Appreciating details in-person and close-up echos the relationship with paintings. Away from a digital screen, they look flat from a distance but up close you see inconstancies, randomness, drips and brush marks – the human in there, that I think we can all relate to.
On Animism
’Objects have their own world. Making an object means imbuing it with its own spirit’.
— Kenji Ekuan, Creator of the legendary Kikkoman soy sauce bottle.
Bringing these Loose Ends into a physical made-form, they become imbued with corporeal properties. A recording of what has been and what can be: a proto-object.
The series of objects become new Loose Ends fragments or motifs designed to help us rewire and reconnect to our imagination.

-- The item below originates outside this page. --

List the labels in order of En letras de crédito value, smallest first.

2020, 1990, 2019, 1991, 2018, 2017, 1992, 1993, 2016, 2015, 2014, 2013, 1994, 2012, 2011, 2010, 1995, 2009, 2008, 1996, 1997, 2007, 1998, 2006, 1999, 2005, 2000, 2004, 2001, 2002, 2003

The objects are something utilitarian but in a dreamworld sense. Built from a different language and process. a different metaphor, own meaning and own life. The works offer new perspectives for imagination and thinking.
On Multiples
The sculptures are produced and use the language of multiples as if they are an edition. They are however, executed as single-pieces. I like that the language of powder-coating could be seen as a process for producing multiples rather than a one-off.
Lasercutting a hand-drawn mark sums it up for me in what I’m exploring. Human-machine-human-machine. A machine making a single object rather than thousands. It is also a reflection on my practice between fine-art and graphic design and the juxtaposition of what the expected outcome is.

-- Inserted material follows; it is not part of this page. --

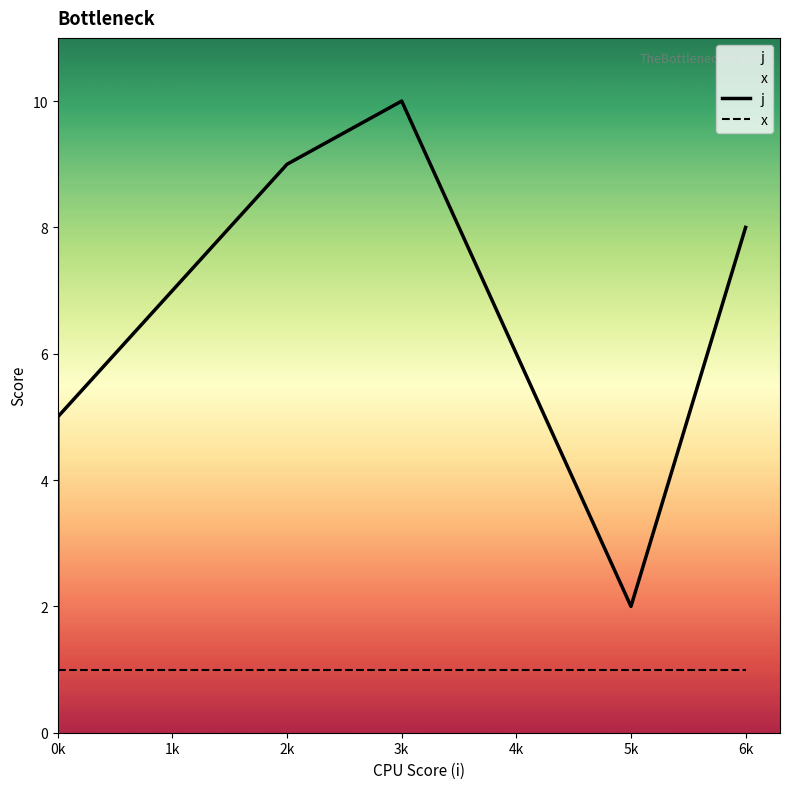

What value does the j series have at 6k?

8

A Catalyst for the Imagination
Really it is about world-building, connecting and a shared experience. The art is activated from a deeper and more profound place within us all.
“We look at everything from the point of view of the human experience, but then how we can make changes in the way that things are not just designed but made so that in the end it affects the whole system.” - Ilse Crawford
Loose Ends 34
An original painting on aluminium. This piece has helped formed the basis of thinking for the new table-top pieces. This piece differs as it is hand-painted with acrylic. “It’s important that I paint this piece by hand and do it my way. You see my mistakes - my style... I like the exchange between technology and human fallibility that we all try and navigate every day”.